Several things in a community are influenced by Census counts, such as disaster response, education, economic development, local infrastructure, community planning and development, public safety, roads and more, according to ncruralcenter.org. The website cites lack of internet access, social isolation, housing status, language barriers, distrust and fear as the main reasons many people do not participate in the Census.

“It is critical that anchor institutions and community-based organizations – our hospitals, libraries, clinics, community colleges, schools, child care centers, and local and state government officials – are vessels for information and resources to support every North Carolinian in participating,” according to the website. “Safe havens and community institutions like churches, libraries, barbershops and hair salons can also serve as conduits of information to reach hard-to-count communities. We must all do our part.” 

The NC Counts Coalition reports of the 15 North Carolina counties at risk of an undercount, 11 of them are rural.

GIVEN INFORMATION:
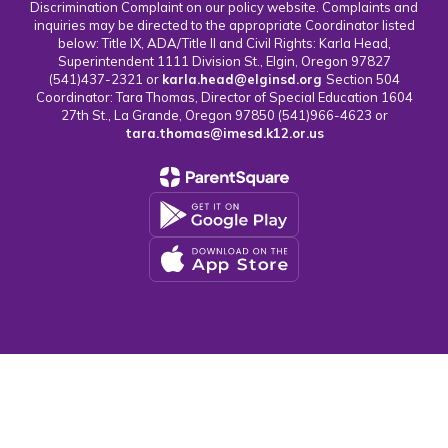
Discrimination Complaint on our policy website. Complaints and
inquiries may be directed to the appropriate Coordinator listed
below: Title IX, ADA/Title II and Civil Rights: Karla Head,
Superintendent 1111 Division St., Elgin, Oregon 97827
(541)437-2321 or
karla.head@elginsd.org
Section 504
Coordinator: Tara Thomas, Director of Special Education 1604
27th St., La Grande, Oregon 97850 (541)966-4623 or
tara.thomas@imesd.k12.or.us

WORK TASK 1: In the Census passage, how many of the 15 North Carolina counties at risk of an undercount are rural?
WORK TASK 2: Carry on the Census passage, picking up right after its final sentence.
The items have nothing to do with the Census passage.

ANSWER SECTION 1: 11

ANSWER SECTION 2:
“An accurate, or inaccurate, census count has a direct economic impact on every North Carolinian,” said Patrick Woodie, president of NC Rural Center. “Our state receives $16.2 billion in census-guided funds per year from federal programs, which amounts to about $1,600 per person per year and we simply cannot afford to lose a dime of that.”

Census results are a determining factor when billions of federal funding dollars are allocated to more than 100 programs, such as Medicaid, Head Start, block grants for community mental health services and the Supplemental Nutrition Assistance Program, or SNAP. 

“There is a shared fate between rural, urban and suburban communities in North Carolina, and this is demonstrated all too well by the economic impact of an accurate census count,” Woodie said. “The foods we buy, the roads we drive on, the schools we send our children to and the quality of the education they receive, the jobs we create or retain – all of these things depend on an accurate count, and all of these things transcend party, geographic and demographic lines.”

The Census determines representation in Congress. For electoral bodies that use geographically defined membership, census data is used to redraw district lines. An accurate Census count could result in North Carolina gaining an additional seat in the House of Representatives, according to nccensus.org.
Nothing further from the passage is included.